We have a closet full of Boots and Slippers this week.

SLIPPER: Heisman: The University of Oregon QB Marcus Mariota could have gone pro last year. He didn't. Instead, he returned to the University of Oregon—and, in the process, has led the Ducks toward a national title. On Saturday, he won the Heisman trophy—and did so by winning the second-highest percentage of possible points in Heisman history. And on Sunday, the Oregon State Beavers football team took out a full-page ad in the Oregonian congratulating Mariota on his win. Well played, Beavers! It has been 52 years since an Oregon college football player won a Heisman trophy.

SLIPPER: New coach: After less than impressive seasons in recent years, Oregon State scored a big post-season victory by hiring Gary Andersen away from the 16th-ranked University of Wisconsin program. It was an entirely surprising announcement. OSU's own coach, Mike Riley, had built up a strong program, but in recent years the program was seeming to sag—and Riley departed two weeks ago to the struggling Nebraska football team. Wooing away the coach from a much-better funded program, OSU scores an impressive victory, and is promising for what capacity it brings for the Beavers for redemption in upcoming years.
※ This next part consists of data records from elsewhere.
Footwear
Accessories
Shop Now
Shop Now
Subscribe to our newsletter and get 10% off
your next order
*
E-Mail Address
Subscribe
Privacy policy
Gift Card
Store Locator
BOOT: Federal timber sales: Although logging has largely dried up in rural Oregon, much of the economy in those counties, including Deschutes, still relies on timber sales—or, at least the memory of that revenue. For decades, counties received a portion of federal timber harvest sales—money from the sales of lumber harvested from BLM and National Forest lands, and money which paid for services such as roads, jails and schools. But since the mid-90s, the quantity of those sales has been curtailed and, as such, funding to counties has also been smaller.

To replace some of this dwindling funding, in 2000 Congress passed an initiative to maintain some of that funding. But the window on the program has been closing; in 2006, more than $250 million flowed to rural counties, while last year only brought $107 million.

Last week, however, it all ended for good when Congress did not reauthorize timber payments from federal lands to rural counties—and the amount goes immediately to zero, unless a new deal is quickly brokered. Deschutes County is slated to lose roughly $1 million in federal funding. Neighboring Klamath County could lose $5 million, and Lane County more than $10 million.

Yes, we recognize that these are subsidies and subsidies are not sustainable—and, moreover, that this is money that was derived from sometimes ecologically questionable means. Even so, turning off the spigot so suddenly and at a time when most sheriff departments and school districts are already woefully underfunded seems drastic.

Oregon senators and congressional representatives will need to hustle this spring to secure federal funding to rural counties to supplement this lost revenue.

SLIPPER: Knute Buehler: After a campaign as a moderate Republican and strong victory as House representative, Buehler picked up fans on both sides of the aisle—and, last week, he was awarded with three plum appointments for the upcoming legislative session, as vice-chair for the House Consumer Protection and Government Effectiveness Committee, and on the Health Care and Human Services, and Housing committees. All told, Buehler has been handed opportunities to shine—and, to address rural healthcare and to bring support for affordable housing.

Sale of Troy Field: For sale signs popped up on Troy Field this week. For decades, Troy Field has been a downtown gathering ground, for everyone from junior soccer players, to semi-pro baseball players to casual Frisbee players. Although a favorite de facto park space, the field is actually owned by the Bend-La Pine School District, who declared the green space "surplus property" in late autumn. It is anticipated the sale could fetch $2 million, money likely to be directed toward the construction of a new elementary school.